以上、FIRECODER Blu付属のFIRECODER WRITERを紹介してきた。良く言えばシンプルだが、SPEを搭載するSpursEngineでこれだけのことしかできないのかと拍子抜けしてしまう部分もある。SPEが働くのはアップ/ダウンスケールコンバートのみというのでは、あまりに寂しいと感じるのは筆者だけではないだろう。エフェクトやノイズ処理といったさまざまな映像処理にSPEが活躍するようになれば、より魅力的な製品になるに違いない。

実際、GPUサイドの状況を考えるとSpursEngineの立場は微妙になりつつある。カタログスペックだけを見れば、48GflopsのSpursEngineに対して、ハイエンドGPUの性能はすでに1Tflopsに達しており、今やSpursEngineはPCの周辺機器として圧倒的なスペックを持つとは言えない。もちろん、浮動小数点演算のカタログスペックが動画処理のパフォーマンスに直結しないのも確かだが、GPUでも本気を出せばかなりの処理が可能だろうことは間違いない。

--------------------

本文を読んで、次の問いに答えてください。
1. SpursEngineでSPEが働くのは何の処理だけですか。
2. SpursEngineのカタログスペックは何Gflopsですか。
3. ハイエンドGPUの性能はすでにどこまで達していますか。
記録はこの作業には使いません。

- [練習用データ]
--------------------

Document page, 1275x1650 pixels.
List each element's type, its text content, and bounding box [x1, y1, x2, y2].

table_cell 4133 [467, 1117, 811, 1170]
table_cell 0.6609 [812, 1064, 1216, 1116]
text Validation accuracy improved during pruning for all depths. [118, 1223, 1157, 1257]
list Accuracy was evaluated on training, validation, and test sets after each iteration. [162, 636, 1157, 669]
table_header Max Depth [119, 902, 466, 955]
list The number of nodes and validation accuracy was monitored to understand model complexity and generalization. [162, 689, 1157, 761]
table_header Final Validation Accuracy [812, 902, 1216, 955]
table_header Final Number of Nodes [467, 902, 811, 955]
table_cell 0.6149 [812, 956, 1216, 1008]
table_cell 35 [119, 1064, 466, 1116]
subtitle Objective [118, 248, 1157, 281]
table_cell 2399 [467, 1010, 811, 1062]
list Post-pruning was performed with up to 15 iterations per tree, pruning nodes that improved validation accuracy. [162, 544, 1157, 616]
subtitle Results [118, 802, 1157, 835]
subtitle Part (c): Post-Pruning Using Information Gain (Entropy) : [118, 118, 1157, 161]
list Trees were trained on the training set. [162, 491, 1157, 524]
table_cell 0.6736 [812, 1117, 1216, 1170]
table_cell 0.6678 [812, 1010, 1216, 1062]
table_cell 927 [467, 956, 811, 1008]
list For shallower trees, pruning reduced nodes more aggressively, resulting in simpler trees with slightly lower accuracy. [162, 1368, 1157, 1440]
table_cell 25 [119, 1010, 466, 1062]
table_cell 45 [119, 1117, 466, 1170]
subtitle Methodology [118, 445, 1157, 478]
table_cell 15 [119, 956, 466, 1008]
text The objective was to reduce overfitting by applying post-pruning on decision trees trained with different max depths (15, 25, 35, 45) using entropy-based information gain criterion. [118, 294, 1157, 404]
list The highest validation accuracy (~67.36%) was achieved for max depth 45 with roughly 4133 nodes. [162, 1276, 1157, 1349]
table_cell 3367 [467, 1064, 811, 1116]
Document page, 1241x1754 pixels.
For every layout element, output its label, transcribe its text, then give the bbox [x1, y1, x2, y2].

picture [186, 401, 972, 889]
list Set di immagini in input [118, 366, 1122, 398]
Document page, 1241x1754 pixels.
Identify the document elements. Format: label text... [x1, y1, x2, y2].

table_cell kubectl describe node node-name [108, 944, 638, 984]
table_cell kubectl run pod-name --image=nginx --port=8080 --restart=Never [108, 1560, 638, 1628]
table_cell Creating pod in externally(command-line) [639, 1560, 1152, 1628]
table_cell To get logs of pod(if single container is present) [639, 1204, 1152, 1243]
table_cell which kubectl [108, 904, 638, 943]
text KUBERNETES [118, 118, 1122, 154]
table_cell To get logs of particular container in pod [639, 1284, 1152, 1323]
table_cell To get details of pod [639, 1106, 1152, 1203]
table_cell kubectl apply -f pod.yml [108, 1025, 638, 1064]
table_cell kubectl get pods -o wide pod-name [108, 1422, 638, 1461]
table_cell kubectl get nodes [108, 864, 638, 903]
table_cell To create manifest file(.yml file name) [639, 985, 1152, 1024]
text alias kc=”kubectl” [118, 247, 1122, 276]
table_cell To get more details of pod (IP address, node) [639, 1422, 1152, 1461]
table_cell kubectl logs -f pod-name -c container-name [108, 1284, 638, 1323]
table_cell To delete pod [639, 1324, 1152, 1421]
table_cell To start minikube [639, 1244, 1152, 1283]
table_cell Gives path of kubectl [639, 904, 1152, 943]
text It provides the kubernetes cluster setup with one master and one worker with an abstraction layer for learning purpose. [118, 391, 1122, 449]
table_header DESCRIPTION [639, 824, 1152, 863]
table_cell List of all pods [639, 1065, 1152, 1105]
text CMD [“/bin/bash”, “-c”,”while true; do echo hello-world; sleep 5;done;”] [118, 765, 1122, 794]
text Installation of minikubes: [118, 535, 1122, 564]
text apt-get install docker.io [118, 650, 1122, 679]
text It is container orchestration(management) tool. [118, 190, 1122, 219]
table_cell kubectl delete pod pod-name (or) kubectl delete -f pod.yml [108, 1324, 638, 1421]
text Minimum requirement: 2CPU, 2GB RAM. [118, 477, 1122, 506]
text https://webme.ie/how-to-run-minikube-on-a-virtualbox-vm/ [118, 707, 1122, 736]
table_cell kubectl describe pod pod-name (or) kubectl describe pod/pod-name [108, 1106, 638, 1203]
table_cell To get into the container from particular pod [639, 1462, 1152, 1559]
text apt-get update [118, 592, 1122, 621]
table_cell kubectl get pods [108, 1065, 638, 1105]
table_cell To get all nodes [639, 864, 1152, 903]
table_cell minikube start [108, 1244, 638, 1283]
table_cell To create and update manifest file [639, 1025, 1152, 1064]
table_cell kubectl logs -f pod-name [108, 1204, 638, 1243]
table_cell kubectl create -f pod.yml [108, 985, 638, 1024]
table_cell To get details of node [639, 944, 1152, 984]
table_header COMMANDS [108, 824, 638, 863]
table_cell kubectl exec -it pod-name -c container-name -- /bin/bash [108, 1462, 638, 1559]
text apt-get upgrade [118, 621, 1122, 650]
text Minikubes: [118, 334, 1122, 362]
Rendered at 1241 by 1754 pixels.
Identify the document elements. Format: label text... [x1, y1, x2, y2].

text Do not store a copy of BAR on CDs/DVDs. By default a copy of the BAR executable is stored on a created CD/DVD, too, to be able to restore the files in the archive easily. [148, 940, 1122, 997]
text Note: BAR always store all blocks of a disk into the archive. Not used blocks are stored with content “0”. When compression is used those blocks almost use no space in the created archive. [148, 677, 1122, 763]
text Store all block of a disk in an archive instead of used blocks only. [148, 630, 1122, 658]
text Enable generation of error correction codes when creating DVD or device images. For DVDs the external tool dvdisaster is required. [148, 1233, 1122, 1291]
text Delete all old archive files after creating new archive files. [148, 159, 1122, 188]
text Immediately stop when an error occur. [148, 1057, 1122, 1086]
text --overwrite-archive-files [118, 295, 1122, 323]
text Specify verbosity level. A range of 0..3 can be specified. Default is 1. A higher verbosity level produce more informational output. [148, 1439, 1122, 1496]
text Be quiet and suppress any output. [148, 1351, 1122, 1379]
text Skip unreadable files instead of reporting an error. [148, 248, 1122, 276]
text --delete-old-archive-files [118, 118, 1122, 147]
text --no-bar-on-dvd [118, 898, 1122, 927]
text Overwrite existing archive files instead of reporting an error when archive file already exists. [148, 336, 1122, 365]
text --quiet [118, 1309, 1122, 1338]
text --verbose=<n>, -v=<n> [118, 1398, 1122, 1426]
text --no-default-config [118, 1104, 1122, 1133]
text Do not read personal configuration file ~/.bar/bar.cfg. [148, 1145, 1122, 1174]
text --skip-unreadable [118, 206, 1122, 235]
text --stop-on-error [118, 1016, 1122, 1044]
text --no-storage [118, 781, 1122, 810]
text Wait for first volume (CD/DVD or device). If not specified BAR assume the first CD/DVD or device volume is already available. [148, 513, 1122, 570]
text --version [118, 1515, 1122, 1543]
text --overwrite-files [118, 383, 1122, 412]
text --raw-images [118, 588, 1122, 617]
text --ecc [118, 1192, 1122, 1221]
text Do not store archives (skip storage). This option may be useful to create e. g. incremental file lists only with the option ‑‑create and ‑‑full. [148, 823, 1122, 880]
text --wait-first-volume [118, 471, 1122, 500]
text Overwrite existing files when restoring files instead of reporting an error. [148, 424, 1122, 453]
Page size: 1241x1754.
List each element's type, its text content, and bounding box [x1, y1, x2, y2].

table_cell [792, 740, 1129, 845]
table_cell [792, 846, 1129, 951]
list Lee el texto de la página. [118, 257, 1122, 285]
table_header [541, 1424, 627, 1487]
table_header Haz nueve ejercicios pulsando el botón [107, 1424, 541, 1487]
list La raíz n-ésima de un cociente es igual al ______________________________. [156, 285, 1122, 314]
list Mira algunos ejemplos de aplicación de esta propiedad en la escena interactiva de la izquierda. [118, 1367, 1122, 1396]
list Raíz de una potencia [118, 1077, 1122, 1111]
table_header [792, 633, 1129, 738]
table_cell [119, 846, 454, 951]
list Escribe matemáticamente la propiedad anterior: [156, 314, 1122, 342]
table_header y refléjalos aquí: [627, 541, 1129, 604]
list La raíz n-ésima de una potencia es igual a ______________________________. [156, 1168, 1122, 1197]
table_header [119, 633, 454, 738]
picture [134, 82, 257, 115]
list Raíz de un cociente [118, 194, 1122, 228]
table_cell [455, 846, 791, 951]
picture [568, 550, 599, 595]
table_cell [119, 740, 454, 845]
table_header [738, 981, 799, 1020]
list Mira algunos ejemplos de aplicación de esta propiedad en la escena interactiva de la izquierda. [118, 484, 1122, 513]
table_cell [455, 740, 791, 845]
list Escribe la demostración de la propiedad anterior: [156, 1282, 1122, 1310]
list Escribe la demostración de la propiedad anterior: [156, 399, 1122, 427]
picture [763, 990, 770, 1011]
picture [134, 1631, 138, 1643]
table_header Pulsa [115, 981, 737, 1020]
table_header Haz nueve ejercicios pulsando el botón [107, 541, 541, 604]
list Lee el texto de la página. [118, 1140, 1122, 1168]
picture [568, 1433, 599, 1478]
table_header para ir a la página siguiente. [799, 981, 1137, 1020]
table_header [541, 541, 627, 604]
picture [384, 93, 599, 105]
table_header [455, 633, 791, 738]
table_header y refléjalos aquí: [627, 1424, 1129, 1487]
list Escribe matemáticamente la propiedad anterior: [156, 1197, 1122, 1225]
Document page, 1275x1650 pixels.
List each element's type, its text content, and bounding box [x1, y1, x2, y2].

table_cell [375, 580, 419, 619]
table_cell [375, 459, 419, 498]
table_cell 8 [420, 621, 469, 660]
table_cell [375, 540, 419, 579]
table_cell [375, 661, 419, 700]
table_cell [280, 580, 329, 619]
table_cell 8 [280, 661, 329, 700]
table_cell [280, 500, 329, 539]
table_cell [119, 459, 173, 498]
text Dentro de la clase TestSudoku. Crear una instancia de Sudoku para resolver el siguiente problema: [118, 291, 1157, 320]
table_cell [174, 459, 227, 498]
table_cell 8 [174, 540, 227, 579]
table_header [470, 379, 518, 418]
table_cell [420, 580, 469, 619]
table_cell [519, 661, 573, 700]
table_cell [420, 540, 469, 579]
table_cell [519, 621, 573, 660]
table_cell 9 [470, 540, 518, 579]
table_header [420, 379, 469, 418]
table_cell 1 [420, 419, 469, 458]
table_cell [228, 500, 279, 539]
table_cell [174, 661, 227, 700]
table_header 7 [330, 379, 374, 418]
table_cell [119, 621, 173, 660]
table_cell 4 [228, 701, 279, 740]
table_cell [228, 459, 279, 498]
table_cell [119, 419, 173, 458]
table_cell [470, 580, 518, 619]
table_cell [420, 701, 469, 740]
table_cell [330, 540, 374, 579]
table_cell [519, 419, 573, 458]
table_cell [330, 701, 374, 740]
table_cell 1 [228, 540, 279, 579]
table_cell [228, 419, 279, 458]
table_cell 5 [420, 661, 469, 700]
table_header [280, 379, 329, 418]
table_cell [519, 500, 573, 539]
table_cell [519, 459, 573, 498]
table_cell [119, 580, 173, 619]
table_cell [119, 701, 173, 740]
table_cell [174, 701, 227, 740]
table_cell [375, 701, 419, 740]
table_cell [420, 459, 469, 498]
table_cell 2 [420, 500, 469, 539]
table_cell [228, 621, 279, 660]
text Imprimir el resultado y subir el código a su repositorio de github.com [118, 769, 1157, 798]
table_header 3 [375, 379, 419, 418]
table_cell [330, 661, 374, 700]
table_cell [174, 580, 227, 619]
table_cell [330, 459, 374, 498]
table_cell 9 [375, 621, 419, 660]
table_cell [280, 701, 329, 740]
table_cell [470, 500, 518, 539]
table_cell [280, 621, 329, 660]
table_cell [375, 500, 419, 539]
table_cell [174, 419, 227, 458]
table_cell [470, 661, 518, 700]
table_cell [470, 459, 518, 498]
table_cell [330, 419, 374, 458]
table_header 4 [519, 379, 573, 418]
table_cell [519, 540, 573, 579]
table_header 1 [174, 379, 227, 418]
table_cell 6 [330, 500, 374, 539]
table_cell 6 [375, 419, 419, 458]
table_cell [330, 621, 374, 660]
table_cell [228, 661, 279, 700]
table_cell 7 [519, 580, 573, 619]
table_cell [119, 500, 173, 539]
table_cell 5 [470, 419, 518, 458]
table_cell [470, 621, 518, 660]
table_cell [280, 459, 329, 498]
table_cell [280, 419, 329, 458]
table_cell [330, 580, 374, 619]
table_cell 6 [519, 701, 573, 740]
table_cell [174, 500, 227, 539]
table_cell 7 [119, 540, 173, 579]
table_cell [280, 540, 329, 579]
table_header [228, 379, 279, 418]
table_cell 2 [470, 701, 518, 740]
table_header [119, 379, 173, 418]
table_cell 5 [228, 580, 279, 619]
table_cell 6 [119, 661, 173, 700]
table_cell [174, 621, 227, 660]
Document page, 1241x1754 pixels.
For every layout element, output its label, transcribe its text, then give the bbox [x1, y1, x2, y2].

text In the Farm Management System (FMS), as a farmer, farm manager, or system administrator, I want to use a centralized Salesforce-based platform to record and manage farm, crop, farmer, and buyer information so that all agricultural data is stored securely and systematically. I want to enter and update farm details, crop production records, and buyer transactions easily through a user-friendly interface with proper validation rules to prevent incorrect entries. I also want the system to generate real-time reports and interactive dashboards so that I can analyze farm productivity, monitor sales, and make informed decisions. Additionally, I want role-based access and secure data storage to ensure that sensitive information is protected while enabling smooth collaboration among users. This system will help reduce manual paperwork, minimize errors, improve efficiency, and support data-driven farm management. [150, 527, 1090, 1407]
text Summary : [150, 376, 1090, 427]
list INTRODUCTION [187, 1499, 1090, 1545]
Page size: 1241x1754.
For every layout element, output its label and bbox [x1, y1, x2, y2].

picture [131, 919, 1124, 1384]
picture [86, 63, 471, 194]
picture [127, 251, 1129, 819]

--------------------

- [解答]
1. アップ/ダウンスケールコンバート
2. 48Gflops
3. 1Tflops